Requirement A: Reproduce the Standardize and GCN preprocessing reference word for word, in full.
Requirement B: Transcribe everything from the first line of the records down to and including the line containing "votei de acordo com a tese que favorecia as".

Study text:

□ □ □ □ □ □ □

A Preprocess that subtracts the mean and divides by the standard deviation. Uses the *bf* `view`

.

### dp.Standardize{[...]}

Constructs a Standardize Preprocess. Arguments should be specified as key-value pairs.

`global_mean`

is a boolean with a default value of`false`

. When true, subtracts the (scalar) mean over every element in the datset. Otherwise, subtract the mean from each column (feature) separately.`global_std`

is a boolean with a default value of`false`

. When true, after centering, divides by the (scalar) standard deviation of every element in the design matrix. Otherwise, divide by the column-wise (per-feature) standard deviation.`std_eps`

is a number with a default value of`1e-4`

. It is a stabilization factor added to the standard deviations before dividing. This prevents standard deviations very close to zero from causing the feature values to blow up too much.

## GCN

Performs Global Contrast Normalization by (optionally) subtracting the mean across features and normalizing by either the vector norm or the standard deviation (across features, for each example).

### dp.GCN{[...]}

Constructs a GCN Preprocess. Arguments should be specified as key-value pairs:

`substract_mean`

is a boolean with a default value of true. Remove the mean across features/pixels before normalizing. Note that this is the per-example mean across pixels, not the per-pixel mean across examples.`scale`

is a number with a default value of 1.0. Multiply features by this constant.`sqrt_bias`

is a number with a default value of 0. A fudge factor added inside the square root. Adds this amount inside the square root when computing the standard deviation or the norm.`use_std`

is a boolean with a default value of false. If True uses the standard deviation instead of the norm.`min_divisor`

is a number with a default value of 1e-8. If the divisor for an example is less than this value, do not apply it.`batch_size`

is a number with a default value 0. The size of a batch used internally.

□ □ □ □ □ □ □

Input data:

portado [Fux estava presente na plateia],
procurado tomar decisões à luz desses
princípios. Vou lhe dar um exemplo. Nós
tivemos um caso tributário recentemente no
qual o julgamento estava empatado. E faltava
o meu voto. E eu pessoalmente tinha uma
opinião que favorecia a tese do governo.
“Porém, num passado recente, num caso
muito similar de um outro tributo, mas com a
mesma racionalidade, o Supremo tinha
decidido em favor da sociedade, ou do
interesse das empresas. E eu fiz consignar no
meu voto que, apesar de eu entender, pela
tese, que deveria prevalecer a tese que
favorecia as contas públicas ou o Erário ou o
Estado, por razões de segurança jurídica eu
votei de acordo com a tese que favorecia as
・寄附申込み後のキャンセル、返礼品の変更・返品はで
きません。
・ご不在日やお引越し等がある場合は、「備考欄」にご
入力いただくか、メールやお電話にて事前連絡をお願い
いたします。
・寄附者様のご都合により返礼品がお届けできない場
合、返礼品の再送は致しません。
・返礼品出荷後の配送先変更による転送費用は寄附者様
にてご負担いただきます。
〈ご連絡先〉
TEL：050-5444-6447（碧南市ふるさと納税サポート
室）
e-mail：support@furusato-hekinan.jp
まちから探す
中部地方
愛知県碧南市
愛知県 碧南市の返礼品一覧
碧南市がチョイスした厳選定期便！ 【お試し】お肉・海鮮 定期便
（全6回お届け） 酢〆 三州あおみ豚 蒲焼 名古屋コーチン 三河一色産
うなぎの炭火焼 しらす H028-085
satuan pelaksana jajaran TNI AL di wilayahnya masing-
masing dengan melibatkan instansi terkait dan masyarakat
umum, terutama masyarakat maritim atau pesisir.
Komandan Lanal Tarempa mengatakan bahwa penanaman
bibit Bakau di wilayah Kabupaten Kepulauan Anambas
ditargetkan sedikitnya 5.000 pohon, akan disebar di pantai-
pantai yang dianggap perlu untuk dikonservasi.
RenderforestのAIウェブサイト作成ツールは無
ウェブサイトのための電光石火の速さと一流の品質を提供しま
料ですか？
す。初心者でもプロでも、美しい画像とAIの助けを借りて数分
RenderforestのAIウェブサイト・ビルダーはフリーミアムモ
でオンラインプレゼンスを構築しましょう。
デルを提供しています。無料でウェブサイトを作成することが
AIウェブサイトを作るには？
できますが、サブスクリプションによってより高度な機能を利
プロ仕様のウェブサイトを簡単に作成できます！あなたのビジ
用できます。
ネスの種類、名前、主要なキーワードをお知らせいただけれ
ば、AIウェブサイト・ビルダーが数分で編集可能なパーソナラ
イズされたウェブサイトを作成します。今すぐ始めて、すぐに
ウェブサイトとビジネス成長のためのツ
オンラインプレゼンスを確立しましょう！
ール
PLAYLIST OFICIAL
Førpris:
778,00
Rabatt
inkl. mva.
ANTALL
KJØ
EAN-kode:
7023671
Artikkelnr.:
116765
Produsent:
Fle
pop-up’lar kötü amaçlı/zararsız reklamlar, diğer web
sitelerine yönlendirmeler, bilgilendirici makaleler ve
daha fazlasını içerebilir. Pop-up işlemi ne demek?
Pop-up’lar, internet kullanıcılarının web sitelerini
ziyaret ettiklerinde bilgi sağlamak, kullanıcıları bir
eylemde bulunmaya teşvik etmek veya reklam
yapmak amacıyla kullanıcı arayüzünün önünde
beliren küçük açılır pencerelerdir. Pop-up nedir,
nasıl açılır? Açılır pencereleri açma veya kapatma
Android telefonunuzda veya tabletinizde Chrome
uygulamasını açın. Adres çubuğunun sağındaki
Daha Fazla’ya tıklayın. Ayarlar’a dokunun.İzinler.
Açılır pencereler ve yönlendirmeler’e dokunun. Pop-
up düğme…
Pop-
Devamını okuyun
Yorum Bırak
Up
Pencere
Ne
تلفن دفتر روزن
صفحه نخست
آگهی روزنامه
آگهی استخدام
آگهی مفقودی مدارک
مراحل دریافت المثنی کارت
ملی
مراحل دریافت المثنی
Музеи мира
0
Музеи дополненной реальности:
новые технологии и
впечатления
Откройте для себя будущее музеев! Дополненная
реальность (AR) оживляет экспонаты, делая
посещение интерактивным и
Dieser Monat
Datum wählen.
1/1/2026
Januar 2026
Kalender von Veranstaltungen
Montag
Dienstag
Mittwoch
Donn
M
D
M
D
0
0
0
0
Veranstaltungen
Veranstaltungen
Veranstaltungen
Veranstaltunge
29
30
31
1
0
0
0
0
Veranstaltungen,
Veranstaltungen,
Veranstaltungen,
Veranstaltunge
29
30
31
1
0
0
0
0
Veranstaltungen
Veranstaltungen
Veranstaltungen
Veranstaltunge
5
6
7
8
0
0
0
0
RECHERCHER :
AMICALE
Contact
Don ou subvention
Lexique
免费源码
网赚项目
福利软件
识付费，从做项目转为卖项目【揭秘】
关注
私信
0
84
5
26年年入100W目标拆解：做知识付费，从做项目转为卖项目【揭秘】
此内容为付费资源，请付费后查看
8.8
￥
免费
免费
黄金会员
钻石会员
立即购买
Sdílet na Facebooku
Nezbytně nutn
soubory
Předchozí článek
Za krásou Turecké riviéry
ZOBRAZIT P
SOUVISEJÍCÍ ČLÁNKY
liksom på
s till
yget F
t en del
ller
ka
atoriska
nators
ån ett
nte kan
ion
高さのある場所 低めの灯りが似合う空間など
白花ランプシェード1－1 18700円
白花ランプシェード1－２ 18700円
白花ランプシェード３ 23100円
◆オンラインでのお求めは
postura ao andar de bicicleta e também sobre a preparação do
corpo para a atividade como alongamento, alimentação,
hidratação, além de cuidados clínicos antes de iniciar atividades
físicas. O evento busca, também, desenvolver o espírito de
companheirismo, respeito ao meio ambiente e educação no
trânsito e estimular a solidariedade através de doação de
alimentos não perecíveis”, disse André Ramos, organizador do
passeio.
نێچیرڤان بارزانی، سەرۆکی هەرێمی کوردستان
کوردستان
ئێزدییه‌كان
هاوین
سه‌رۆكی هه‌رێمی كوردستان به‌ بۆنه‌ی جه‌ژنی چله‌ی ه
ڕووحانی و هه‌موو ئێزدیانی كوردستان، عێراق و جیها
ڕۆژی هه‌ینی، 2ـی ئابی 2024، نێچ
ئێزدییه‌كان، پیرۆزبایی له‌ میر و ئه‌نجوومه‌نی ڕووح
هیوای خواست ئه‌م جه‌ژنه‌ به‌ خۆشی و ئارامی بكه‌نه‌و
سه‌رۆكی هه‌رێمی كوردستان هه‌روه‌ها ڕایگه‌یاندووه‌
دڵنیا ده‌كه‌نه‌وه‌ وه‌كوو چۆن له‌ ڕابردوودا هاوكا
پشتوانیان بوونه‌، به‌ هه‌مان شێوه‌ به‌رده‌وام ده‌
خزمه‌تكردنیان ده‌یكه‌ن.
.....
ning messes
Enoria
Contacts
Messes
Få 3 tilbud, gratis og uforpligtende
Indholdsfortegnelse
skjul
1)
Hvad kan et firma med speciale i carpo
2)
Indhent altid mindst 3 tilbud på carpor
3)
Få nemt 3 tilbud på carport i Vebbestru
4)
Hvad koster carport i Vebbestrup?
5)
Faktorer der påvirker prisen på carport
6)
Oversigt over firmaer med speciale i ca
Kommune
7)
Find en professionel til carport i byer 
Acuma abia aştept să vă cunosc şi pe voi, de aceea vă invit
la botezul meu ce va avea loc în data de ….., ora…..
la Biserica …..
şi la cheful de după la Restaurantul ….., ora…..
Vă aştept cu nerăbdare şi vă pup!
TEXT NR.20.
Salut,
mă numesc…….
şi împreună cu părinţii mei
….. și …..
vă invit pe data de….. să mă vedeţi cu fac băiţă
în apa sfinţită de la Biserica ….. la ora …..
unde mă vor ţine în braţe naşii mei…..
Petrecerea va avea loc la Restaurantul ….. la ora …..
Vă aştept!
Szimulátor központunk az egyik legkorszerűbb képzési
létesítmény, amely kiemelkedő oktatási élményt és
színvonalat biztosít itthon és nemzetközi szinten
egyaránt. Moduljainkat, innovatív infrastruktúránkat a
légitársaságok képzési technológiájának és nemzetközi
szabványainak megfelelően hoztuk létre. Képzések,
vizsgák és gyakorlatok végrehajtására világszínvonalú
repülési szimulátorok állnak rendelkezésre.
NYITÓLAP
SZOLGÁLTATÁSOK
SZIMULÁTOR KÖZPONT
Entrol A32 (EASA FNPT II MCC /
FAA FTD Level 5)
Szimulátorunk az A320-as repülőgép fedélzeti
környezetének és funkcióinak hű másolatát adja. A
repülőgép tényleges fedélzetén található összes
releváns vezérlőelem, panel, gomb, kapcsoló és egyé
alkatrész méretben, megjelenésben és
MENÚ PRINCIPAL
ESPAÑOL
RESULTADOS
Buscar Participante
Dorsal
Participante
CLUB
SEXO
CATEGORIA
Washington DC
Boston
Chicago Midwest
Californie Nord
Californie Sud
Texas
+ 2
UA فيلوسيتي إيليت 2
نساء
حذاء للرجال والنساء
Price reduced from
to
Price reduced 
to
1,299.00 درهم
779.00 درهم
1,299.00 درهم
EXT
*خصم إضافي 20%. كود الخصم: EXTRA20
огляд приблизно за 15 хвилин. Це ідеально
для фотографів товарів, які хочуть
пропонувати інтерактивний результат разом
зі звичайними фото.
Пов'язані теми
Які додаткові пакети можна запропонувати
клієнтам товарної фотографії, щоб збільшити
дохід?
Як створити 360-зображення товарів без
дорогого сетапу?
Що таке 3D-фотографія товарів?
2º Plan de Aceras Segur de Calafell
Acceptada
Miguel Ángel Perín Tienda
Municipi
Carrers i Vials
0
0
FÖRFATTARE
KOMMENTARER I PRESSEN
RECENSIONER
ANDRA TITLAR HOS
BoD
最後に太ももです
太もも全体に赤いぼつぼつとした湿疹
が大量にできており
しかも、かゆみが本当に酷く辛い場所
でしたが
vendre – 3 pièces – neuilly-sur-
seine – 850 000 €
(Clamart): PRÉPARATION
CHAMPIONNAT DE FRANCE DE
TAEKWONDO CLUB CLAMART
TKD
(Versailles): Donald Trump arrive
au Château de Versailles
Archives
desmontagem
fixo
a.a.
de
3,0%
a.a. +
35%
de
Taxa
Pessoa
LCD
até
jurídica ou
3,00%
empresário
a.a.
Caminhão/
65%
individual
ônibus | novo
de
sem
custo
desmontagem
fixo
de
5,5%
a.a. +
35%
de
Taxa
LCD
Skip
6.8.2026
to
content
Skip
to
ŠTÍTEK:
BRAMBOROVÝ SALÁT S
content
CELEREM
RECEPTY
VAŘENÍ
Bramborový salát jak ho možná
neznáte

□ □ □ □ □ □ □

Result A:
A Preprocess that subtracts the mean and divides by the standard deviation. Uses the *bf* `view`

.

### dp.Standardize{[...]}

Constructs a Standardize Preprocess. Arguments should be specified as key-value pairs.

`global_mean`

is a boolean with a default value of`false`

. When true, subtracts the (scalar) mean over every element in the datset. Otherwise, subtract the mean from each column (feature) separately.`global_std`

is a boolean with a default value of`false`

. When true, after centering, divides by the (scalar) standard deviation of every element in the design matrix. Otherwise, divide by the column-wise (per-feature) standard deviation.`std_eps`

is a number with a default value of`1e-4`

. It is a stabilization factor added to the standard deviations before dividing. This prevents standard deviations very close to zero from causing the feature values to blow up too much.

## GCN

Performs Global Contrast Normalization by (optionally) subtracting the mean across features and normalizing by either the vector norm or the standard deviation (across features, for each example).

### dp.GCN{[...]}

Constructs a GCN Preprocess. Arguments should be specified as key-value pairs:

`substract_mean`

is a boolean with a default value of true. Remove the mean across features/pixels before normalizing. Note that this is the per-example mean across pixels, not the per-pixel mean across examples.`scale`

is a number with a default value of 1.0. Multiply features by this constant.`sqrt_bias`

is a number with a default value of 0. A fudge factor added inside the square root. Adds this amount inside the square root when computing the standard deviation or the norm.`use_std`

is a boolean with a default value of false. If True uses the standard deviation instead of the norm.`min_divisor`

is a number with a default value of 1e-8. If the divisor for an example is less than this value, do not apply it.`batch_size`

is a number with a default value 0. The size of a batch used internally.

Result B:
portado [Fux estava presente na plateia],
procurado tomar decisões à luz desses
princípios. Vou lhe dar um exemplo. Nós
tivemos um caso tributário recentemente no
qual o julgamento estava empatado. E faltava
o meu voto. E eu pessoalmente tinha uma
opinião que favorecia a tese do governo.
“Porém, num passado recente, num caso
muito similar de um outro tributo, mas com a
mesma racionalidade, o Supremo tinha
decidido em favor da sociedade, ou do
interesse das empresas. E eu fiz consignar no
meu voto que, apesar de eu entender, pela
tese, que deveria prevalecer a tese que
favorecia as contas públicas ou o Erário ou o
Estado, por razões de segurança jurídica eu
votei de acordo com a tese que favorecia as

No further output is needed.